Liputan6.com, Manila - Shipworms atau cacing kapal (Teredinidae) adalah hewan yang mengancam kehidupan kapal kayu. Pada zaman ini, binatang tersebut merupakan ancaman bagi galangan kapal, dermaga dan infrastruktur berbahan kayu lainnya di kawasan pantai.
"Kami telah menemukan spesies baru yang sangat luar biasa," ujar Reuben Shipway, seorang peneliti di Northeastern University, mengatakan dalam sebuah rilis video, seperti dikutip dari situs UPI.com pada Selasa (25/6/2019).
Sebuah tim ilmuwan internasional telah menemukan spesies cacing kapal baru yang suka menggali melalui batu. Para peneliti menemukan cacing kapal tersebut menggerus batuan kapur karbonat di sebuah sungai di Filipina, guna menemukan jalan.
Advertisement
Para periset sebenarnya pertama kali menemukan cacing kapal lebih dari satu dekade yang lalu, tetapi tidak dapat melakukan studi komprehensif terhadap spesies baru sampai saat ini.
Dalam sebuah riset yang diterbitkan pada Rabu pekan lalu di Prosiding Royal Society B, mereka menggambarkan spesies baru tersebut, Lithoredo abatanica, sebagai "spesies yang berbeda secara morfologis" dan "tanpa adaptasi yang terkait dengan pencernaan kayu."
Buat Genus Baru
Spesies baru itu sangat tidak biasa, sehingga para ilmuwan harus membuat genus baru untuk mengklasifikasikannya dengan benar. Untuk mempelajari sebuah spesies baru, para peneliti memecah sampel batu kapur dan mengekstraksi cacing-cacing tersebut, menempatkannya di tangki untuk kemudian diobservasi.
Spesies cacing kapal yang baru ini bergerak dan hidup bergantung pada gigi mereka yang lebih besar dan lebih rata daripada kerabatnya --gigi yang lebih cocok untuk menggali batu. Cacing pemakan batu ini berwarna putih dan lebih mirip cacing daripada moluska, menurut penulis studi baru tersebut.
Ketika para peneliti menguji susunan mineral di dalam usus cacing, mereka menemukan ada kesamaan dengan profil mineralogi dari sampel batuan, asal di mana cacing diekstraksi.

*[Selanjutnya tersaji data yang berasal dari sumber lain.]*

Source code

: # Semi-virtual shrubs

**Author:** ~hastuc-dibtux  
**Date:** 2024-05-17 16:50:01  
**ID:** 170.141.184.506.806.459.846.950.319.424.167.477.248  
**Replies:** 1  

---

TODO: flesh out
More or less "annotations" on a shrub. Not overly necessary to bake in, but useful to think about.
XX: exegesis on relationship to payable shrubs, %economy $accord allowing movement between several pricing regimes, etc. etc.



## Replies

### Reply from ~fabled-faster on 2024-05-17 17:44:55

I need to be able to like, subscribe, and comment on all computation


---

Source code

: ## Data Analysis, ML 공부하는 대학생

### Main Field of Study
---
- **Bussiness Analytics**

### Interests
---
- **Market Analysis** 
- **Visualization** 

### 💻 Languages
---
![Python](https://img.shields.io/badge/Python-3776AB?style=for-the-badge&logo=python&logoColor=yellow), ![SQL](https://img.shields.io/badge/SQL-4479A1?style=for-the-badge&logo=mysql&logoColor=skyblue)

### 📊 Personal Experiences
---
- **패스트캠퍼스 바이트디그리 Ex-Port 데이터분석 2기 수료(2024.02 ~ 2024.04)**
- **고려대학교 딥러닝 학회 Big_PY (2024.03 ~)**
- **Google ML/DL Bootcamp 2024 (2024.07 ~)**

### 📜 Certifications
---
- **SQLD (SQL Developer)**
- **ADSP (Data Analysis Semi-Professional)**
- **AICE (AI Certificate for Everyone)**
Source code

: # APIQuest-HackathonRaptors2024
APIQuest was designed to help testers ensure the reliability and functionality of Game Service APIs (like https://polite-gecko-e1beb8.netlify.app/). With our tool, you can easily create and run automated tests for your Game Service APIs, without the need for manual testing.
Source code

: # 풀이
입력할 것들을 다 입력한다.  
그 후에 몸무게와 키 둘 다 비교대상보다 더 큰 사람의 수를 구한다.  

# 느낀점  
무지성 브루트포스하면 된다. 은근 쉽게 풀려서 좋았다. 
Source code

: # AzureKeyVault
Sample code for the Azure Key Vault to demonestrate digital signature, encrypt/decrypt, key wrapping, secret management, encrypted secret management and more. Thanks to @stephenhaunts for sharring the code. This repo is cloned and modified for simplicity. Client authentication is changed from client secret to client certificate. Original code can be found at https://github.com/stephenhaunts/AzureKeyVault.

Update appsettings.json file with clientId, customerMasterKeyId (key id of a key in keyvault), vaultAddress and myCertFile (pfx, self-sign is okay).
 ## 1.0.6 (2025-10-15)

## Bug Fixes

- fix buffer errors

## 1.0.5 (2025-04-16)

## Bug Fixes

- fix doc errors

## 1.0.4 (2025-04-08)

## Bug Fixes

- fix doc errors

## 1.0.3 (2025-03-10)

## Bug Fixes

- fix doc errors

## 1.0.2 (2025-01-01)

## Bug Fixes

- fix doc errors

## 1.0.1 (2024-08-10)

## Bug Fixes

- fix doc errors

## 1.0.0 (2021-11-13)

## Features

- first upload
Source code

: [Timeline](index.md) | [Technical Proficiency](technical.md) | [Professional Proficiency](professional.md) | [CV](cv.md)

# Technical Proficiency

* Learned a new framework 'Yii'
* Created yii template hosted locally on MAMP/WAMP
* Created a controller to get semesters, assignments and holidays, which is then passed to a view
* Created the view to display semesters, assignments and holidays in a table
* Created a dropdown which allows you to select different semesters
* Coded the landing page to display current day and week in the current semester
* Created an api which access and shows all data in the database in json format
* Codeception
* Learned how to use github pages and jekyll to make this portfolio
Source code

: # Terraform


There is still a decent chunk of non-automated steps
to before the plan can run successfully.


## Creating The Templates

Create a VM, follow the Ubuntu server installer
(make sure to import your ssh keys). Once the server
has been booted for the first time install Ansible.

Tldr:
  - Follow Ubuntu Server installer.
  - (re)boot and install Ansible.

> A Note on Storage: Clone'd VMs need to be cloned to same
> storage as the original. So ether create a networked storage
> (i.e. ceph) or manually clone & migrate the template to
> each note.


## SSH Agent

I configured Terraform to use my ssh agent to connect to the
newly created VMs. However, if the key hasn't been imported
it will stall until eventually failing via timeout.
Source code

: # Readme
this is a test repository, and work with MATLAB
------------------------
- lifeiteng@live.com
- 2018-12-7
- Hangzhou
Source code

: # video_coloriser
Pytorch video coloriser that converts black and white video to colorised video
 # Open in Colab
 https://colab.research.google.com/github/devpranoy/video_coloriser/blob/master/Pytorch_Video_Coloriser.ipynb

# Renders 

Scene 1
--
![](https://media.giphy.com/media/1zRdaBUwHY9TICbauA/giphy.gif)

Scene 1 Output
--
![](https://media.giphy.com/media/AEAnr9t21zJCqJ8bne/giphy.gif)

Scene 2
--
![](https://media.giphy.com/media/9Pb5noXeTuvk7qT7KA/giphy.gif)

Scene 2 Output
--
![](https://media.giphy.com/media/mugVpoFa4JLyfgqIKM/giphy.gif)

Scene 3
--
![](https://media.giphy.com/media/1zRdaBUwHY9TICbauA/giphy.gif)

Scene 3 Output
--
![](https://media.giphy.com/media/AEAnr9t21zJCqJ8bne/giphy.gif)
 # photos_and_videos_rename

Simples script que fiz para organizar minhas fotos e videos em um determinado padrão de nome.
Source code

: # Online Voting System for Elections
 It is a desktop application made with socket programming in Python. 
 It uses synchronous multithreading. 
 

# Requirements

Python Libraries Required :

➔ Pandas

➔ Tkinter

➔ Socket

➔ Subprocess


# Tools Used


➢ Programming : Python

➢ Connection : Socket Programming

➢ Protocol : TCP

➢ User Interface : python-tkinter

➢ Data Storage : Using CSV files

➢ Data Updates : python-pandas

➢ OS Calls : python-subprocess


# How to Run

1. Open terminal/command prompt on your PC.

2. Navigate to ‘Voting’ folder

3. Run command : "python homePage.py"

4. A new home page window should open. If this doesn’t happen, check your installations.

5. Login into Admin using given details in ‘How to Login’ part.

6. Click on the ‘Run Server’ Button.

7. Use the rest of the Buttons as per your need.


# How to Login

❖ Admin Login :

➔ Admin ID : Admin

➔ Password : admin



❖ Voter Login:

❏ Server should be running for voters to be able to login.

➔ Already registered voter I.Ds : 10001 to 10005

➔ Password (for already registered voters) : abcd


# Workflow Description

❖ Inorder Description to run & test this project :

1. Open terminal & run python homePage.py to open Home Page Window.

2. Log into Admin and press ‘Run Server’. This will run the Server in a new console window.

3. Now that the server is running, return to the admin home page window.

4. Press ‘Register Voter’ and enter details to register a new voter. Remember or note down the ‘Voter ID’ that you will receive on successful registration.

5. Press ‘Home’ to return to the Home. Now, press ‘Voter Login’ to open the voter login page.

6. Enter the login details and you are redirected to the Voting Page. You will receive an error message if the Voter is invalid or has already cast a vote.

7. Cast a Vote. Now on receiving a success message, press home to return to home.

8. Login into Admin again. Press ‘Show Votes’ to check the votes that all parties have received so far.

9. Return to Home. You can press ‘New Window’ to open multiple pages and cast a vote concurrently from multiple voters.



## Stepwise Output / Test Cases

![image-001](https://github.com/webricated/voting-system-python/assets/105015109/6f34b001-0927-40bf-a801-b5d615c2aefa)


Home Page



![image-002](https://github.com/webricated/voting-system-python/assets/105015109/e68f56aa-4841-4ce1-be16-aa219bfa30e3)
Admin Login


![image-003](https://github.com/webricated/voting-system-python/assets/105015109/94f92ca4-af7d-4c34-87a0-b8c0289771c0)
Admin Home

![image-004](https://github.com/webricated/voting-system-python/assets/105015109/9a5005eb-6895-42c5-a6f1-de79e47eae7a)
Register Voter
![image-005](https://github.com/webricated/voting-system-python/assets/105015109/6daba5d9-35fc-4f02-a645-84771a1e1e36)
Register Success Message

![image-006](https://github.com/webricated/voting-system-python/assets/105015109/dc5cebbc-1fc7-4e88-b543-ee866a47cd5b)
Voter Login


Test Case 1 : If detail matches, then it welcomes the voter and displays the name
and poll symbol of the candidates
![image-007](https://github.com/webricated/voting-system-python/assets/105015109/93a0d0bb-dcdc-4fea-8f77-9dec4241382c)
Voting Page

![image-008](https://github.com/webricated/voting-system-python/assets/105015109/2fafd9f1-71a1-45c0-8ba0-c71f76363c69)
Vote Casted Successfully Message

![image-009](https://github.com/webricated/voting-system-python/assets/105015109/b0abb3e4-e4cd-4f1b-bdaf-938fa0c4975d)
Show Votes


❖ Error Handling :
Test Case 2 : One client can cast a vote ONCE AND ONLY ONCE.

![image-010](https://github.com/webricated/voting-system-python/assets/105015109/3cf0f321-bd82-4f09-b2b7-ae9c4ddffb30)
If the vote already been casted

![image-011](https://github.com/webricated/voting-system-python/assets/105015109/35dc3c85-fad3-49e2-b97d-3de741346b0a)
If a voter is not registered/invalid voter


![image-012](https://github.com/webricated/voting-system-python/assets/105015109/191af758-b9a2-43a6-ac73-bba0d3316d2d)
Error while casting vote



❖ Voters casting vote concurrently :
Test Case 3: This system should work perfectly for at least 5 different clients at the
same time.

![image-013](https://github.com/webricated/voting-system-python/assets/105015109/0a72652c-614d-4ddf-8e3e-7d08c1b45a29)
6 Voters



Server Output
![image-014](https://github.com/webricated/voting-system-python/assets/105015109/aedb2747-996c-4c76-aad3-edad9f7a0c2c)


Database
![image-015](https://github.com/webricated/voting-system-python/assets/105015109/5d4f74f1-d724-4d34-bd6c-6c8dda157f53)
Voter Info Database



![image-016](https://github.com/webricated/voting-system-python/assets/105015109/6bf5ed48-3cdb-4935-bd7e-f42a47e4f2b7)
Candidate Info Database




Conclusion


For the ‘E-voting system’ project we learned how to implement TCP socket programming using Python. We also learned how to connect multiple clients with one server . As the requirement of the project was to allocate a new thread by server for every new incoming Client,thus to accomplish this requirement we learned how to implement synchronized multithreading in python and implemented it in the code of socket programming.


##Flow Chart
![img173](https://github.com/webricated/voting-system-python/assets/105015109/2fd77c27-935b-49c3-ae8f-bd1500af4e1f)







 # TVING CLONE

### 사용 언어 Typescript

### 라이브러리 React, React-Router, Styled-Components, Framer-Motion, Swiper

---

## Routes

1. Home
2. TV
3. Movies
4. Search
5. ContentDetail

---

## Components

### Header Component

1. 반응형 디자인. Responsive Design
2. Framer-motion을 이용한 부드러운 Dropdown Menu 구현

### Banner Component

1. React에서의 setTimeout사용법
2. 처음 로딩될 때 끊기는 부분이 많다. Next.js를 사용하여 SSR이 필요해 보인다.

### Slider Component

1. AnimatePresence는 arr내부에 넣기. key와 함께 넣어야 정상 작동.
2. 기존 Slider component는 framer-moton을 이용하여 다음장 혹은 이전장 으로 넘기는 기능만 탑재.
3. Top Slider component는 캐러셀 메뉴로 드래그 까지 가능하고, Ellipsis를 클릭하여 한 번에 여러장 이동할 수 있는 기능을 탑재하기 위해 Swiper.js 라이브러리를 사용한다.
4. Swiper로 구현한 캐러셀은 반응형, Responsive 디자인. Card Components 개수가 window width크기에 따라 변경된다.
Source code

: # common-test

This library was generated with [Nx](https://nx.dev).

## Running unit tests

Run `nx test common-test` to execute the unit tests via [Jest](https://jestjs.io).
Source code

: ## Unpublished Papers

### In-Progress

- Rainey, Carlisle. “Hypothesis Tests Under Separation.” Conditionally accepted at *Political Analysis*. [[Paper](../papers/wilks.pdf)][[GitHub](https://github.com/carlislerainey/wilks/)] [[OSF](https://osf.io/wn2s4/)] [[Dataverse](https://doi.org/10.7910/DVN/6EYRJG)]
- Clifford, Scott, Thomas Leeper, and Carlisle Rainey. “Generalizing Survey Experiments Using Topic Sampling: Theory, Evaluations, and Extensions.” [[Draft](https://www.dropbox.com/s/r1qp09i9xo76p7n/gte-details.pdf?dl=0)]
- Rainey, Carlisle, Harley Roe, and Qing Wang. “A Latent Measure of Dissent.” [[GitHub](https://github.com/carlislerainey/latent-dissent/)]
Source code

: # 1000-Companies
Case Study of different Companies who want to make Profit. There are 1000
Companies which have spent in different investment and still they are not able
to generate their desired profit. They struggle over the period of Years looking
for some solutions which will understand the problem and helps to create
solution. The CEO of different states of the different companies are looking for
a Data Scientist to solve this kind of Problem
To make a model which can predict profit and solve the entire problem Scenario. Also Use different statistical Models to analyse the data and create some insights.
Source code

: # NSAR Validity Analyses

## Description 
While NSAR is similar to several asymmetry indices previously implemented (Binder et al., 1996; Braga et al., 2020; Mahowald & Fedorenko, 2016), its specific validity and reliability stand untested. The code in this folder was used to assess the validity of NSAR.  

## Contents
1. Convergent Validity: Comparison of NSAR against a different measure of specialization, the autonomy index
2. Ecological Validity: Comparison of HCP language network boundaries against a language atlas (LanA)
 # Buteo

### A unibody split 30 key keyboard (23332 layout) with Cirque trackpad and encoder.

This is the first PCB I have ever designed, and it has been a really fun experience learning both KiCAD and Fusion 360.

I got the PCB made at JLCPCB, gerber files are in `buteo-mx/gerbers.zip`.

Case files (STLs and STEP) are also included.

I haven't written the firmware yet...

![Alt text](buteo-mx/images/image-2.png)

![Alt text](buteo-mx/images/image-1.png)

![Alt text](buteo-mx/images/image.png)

Di dalam tangki pengamatan, para peneliti menyaksikan cacing tersebut menggali jalan mereka yang terdiri dari bongkahan batu kapur. Para ilmuwan juga menduga, cacing mendapatkan sebagian besar nutrisi dari bakteri yang hidup di insang mereka, serta dari ganggang planktonik dan potongan tanaman terestrial --bukan dari batu.
Advertisement
Hama, tapi...
Selain itu, para peneliti mencurigai fungsi dari batuan yang mereka gerogoti, bukan sebagai sumber makanan melainkan sebagai tempat perlindungan untuk menjalani siklus hidup yang aman dari pemangsa.
Namun bisa jadi, potongan batu itu juga membantu pencernaan cacing tersebut.
Cacing kapal adalah bivalvia, tetapi cangkangnya agak kecil dan tidak banyak melindungi binatang ini dari predator. Sebaliknya, tonjolan kecil pada cangkang memungkinkannya untuk digunakan sebagai alat pengeboran.
"Meskipun banyak spesies invertebrata lain yang bisa menggali batu, namun kami tidak mengetahui bahwa ada spesies lain yang menggali sembari menelan substrat bebatuan," tulis para ilmuwan.
"Kami berpendapat bahwa kebiasaan yang tidak biasa ini adalah konsekuensi dari spesies tersebut, yang telah berevolusi dari leluhurnya yang merupakan pemakan kayu, karena mekanisme yang digunakan oleh cacing kapal ketika menggali kayu, melibatkan proses menelan dan mencerna kayu yang digali itu," imbuh mereka.
Meskipun sebagian besar cacing kapal dianggap sebagai hama, namun spesies ini memainkan peran penting sebagai "insinyur ekosistem".
Sama seperti mikroba pada daun mati di tanah, cacing kapal membantu pergantian kayu di ekosistem mangrove dan rumput laut.
Para ilmuwan juga menyebut, spesies baru ini "dapat berperan penting dalam membentuk ekosistemnya dan menciptakan habitat baru."